BEGIN TASK INPUTS
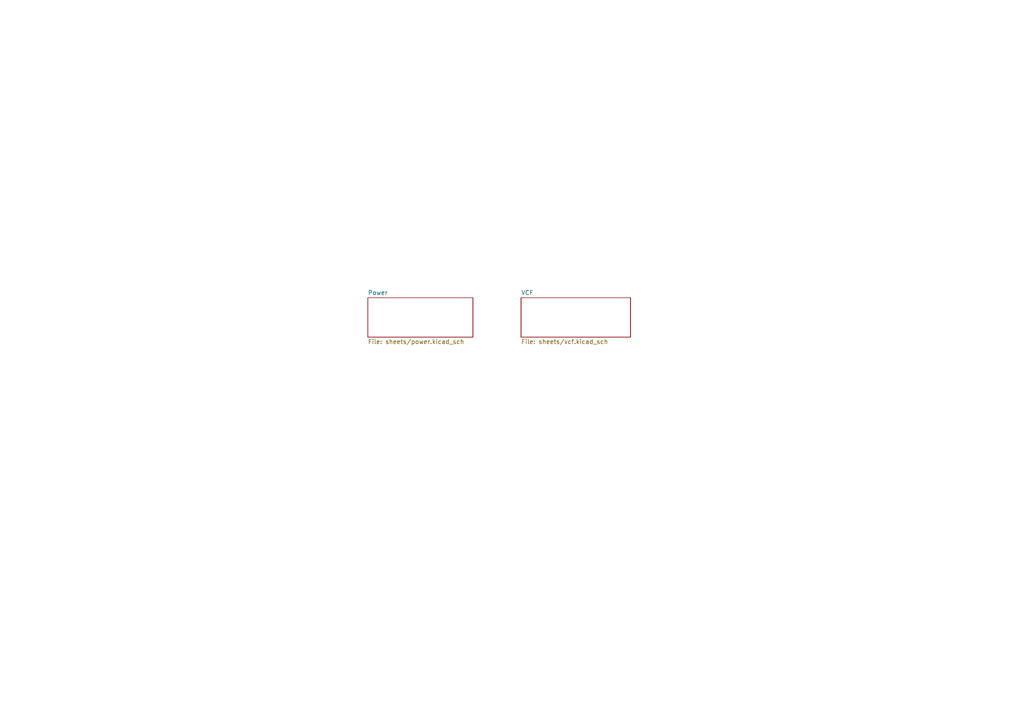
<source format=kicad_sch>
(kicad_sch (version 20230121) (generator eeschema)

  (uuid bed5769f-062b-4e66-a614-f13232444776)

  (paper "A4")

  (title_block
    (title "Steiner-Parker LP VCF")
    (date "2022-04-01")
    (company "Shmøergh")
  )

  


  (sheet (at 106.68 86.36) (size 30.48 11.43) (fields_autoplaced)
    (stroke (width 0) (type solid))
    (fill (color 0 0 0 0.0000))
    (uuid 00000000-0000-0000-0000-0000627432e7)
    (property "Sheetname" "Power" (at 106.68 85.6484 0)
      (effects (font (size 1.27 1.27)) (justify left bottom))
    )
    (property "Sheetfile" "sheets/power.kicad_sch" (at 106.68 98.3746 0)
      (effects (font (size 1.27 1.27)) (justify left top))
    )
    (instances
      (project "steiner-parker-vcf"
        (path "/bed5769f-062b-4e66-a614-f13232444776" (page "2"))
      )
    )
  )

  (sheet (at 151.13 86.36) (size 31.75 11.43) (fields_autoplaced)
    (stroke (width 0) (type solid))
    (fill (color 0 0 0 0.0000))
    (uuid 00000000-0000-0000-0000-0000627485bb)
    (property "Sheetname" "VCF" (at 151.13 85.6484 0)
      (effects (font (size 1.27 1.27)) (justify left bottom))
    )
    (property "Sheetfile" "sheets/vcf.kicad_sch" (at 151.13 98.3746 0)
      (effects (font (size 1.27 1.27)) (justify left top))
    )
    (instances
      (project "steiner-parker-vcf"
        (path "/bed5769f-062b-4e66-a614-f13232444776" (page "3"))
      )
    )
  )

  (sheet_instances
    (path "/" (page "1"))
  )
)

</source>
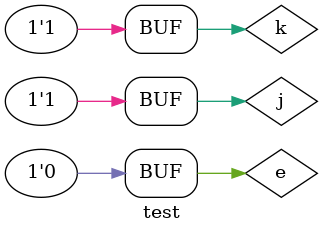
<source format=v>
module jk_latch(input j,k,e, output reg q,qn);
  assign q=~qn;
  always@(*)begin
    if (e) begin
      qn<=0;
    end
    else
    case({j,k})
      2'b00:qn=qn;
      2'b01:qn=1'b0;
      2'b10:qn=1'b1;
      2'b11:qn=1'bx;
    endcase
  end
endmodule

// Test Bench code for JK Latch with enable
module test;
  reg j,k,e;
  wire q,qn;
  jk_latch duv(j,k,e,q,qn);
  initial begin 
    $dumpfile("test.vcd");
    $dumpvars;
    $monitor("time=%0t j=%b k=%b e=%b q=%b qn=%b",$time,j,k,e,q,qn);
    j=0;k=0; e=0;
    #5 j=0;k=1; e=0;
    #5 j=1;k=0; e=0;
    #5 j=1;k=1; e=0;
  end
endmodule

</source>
END TASK INPUTS
* _EXERCISE REQUIREMENTS_:
Reproduce, with no other lines, the run of lines that begins with the one containing "2'b11:qn=1'bx;" and ends with the last line of the material.

* _RESPONSE AREA_:
      2'b11:qn=1'bx;
    endcase
  end
endmodule

// Test Bench code for JK Latch with enable
module test;
  reg j,k,e;
  wire q,qn;
  jk_latch duv(j,k,e,q,qn);
  initial begin 
    $dumpfile("test.vcd");
    $dumpvars;
    $monitor("time=%0t j=%b k=%b e=%b q=%b qn=%b",$time,j,k,e,q,qn);
    j=0;k=0; e=0;
    #5 j=0;k=1; e=0;
    #5 j=1;k=0; e=0;
    #5 j=1;k=1; e=0;
  end
endmodule

</source>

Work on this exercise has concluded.